* **Problem requirements**
Lay out the records as a Markdown table with the columns Row and Line, starting at the line that contains "Is there 'right lung lower lobe' here?" and ending at the final line of the records. Give each line its own numbered row, and skip blank lines.
>> BEGIN Information provided
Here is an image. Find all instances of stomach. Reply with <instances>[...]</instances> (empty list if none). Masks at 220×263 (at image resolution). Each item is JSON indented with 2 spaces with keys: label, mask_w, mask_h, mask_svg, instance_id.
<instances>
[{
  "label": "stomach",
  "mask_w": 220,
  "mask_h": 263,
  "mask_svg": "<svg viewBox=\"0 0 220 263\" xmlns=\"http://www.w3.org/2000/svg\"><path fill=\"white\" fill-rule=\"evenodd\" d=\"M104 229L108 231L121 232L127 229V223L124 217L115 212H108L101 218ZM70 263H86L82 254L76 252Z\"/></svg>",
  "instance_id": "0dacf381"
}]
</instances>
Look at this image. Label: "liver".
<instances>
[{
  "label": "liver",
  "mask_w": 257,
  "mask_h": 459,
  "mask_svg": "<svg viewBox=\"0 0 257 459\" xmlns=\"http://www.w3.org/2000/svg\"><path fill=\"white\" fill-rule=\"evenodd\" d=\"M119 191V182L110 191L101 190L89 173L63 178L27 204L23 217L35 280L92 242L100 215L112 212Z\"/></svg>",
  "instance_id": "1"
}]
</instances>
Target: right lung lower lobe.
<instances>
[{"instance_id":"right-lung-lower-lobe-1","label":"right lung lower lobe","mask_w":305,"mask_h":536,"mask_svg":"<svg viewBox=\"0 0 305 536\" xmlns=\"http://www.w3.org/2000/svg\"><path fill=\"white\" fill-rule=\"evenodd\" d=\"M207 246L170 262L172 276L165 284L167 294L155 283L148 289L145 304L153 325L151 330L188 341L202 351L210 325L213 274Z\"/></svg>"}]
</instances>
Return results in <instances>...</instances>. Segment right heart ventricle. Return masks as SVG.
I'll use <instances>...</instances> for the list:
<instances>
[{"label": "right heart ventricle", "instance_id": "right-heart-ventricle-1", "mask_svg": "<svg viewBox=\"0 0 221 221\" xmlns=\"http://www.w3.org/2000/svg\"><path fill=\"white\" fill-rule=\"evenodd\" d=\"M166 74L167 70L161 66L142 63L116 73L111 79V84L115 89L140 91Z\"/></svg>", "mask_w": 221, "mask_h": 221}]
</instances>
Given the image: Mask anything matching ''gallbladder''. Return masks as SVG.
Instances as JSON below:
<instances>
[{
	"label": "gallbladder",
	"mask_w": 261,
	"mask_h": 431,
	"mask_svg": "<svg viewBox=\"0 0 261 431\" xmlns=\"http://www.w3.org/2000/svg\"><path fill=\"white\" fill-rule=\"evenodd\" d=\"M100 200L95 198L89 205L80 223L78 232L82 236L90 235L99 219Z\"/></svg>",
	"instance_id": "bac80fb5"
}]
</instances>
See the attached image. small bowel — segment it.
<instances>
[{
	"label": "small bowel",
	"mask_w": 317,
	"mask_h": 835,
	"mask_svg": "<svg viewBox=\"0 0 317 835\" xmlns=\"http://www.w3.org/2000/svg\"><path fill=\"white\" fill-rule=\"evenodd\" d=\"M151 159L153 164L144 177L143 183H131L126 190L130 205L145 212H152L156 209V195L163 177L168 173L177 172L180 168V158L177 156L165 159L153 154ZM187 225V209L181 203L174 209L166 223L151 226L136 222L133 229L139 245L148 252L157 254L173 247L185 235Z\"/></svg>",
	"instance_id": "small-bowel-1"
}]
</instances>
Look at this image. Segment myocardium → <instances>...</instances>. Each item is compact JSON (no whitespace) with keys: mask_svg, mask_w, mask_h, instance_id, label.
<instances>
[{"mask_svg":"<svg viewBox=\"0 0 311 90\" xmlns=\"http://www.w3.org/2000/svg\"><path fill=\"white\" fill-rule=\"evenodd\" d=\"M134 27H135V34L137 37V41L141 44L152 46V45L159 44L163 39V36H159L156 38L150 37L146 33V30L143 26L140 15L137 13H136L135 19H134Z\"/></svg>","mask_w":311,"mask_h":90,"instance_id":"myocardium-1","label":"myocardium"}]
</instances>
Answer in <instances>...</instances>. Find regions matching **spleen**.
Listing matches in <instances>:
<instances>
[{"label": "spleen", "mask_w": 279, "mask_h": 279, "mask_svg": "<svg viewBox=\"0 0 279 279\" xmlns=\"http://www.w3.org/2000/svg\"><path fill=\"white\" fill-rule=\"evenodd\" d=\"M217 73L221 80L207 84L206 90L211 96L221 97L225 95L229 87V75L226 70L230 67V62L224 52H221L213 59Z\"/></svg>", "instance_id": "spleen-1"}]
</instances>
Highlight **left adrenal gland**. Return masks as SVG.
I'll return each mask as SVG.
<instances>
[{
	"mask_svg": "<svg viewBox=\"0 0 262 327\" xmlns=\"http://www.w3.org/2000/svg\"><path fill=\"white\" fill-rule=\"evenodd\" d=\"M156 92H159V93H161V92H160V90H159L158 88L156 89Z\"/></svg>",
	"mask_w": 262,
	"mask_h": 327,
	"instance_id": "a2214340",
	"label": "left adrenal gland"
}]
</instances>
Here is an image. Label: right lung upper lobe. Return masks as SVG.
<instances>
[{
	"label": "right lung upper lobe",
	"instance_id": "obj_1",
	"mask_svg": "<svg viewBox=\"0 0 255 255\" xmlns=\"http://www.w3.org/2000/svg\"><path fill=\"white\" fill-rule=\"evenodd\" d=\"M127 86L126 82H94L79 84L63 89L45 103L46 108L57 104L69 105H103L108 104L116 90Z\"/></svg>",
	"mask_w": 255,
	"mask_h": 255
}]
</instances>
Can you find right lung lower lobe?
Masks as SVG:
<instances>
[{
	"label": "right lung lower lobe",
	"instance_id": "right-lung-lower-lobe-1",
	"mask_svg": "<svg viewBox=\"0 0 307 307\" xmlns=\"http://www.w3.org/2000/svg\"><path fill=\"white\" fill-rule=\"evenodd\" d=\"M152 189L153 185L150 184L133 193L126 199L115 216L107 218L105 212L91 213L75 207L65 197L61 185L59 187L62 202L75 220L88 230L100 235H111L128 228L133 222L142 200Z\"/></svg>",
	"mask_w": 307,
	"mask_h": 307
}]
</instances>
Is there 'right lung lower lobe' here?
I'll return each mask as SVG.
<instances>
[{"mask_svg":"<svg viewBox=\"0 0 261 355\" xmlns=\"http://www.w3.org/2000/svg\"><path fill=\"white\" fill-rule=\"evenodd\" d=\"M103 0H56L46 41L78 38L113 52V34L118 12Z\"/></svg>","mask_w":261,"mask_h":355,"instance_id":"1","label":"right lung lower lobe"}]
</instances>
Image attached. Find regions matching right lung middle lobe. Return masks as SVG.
>> END Information provided
* **Response to the task**
| Row | Line |
|---|---|
| 1 | Is there 'right lung lower lobe' here? |
| 2 | I'll return each mask as SVG. |
| 3 | <instances> |
| 4 | [{"mask_svg":"<svg viewBox=\"0 0 261 355\" xmlns=\"http://www.w3.org/2000/svg\"><path fill=\"white\" fill-rule=\"evenodd\" d=\"M103 0H56L46 41L78 38L113 52V34L118 12Z\"/></svg>","mask_w":261,"mask_h":355,"instance_id":"1","label":"right lung lower lobe"}] |
| 5 | </instances> |
| 6 | Image attached. Find regions matching right lung middle lobe. Return masks as SVG. |